[Alıntılanan Metin]:

=======

Avukatlık sözcüğünün eski Yunanda, üstün, ayrıcalıklı ve güzel konuşan anlamı ile “Advo-Catus” sözcüğünden dilimize ve diğer dillere yerleştiğini görüyoruz. Eski Yunan’da savunmanlar, sanıkların hür ve erkek olan dost ve akrabalarından seçiliyordu. Bunlar, sanığın yanında sanığa yardım eden, sanığın izahlarını tamamlayan kimselerdi. Bunlara “synagore” deniyordu.

Bir süre sonra taraflara evvelden savunma hazırlayan ve “legographes” adını alan yardımcılara rastlandı. Bunlar, mahkemede söylenecek sözleri, bir nutuk halinde yazıyor, ilgililere ücret mukabili veriyorlardı. İlgililer de bunları ezberleyerek hakim önünde tekrarlıyorlardı. İlgililerin iyi ezberleyememeleri, şaşırmaları, unutmaları karşısında bu kimseler mahkemelerde onların yanında bulunmaya başladılar. Bunların yazdığı dilekçeler davaya giriş niteliği taşıyordu ve tartışmalar bunların yazdıkları üzerinde yapılıyordu. 

Eski Yunan kaynaklarından günümüze kadar gelen savunma sanatının kalbi olan Avukatlık mesleğinin, güzel konuşma ve fikir yaratmadan çok daha fazlası olduğu açıktır. Dönemlere bakıldığında var olan hukuka hizmet etmesi ve adalet anlayışlarının çarpıklığından anlaşılmaktadır.

=======

[Veri kümesinden alıntılar]:
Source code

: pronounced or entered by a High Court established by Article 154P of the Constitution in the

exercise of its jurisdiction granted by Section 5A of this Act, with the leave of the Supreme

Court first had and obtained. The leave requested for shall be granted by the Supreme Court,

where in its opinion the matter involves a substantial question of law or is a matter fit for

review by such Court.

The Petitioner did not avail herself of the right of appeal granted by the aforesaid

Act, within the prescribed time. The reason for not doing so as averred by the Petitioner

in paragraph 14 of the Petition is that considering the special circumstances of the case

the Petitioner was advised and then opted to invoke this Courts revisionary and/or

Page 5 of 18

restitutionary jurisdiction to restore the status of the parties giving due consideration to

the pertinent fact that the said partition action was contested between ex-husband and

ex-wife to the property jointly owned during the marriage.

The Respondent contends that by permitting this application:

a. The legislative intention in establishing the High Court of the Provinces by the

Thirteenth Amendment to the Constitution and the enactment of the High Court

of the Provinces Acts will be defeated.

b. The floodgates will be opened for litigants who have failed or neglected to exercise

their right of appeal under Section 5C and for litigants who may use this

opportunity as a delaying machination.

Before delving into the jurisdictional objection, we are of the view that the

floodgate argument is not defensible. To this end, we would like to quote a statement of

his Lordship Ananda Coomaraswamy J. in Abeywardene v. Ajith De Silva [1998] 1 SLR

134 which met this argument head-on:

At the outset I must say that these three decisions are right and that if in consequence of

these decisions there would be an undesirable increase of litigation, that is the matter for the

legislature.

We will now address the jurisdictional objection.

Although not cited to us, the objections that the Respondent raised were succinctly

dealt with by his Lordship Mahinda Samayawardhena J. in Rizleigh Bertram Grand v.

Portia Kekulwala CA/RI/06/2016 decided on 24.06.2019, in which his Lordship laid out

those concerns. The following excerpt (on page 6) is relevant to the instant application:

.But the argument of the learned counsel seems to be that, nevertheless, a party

=======

[Görev Yönergesi]:
Avukatlığın kökenine dair metne göre aşağıdaki soruları yanıtlayınız.
(a) Eski Yunan'da savunmanlar kimlerin arasından seçiliyordu?
(b) Taraflara önceden savunma hazırlayan yardımcılar hangi adı alıyordu?
(c) Bu yardımcıların hazırladığı sözleri ilgililer hakim önünde ne yapıyordu?

[Çözümlü Alıştırma]:
(a) Sanıkların hür ve erkek olan dost ve akrabaları arasından seçiliyordu.
(b) Bu yardımcılar "legographes" adını alıyordu.
(c) İlgililer bu sözleri ezberleyip hakim önünde tekrarlıyordu.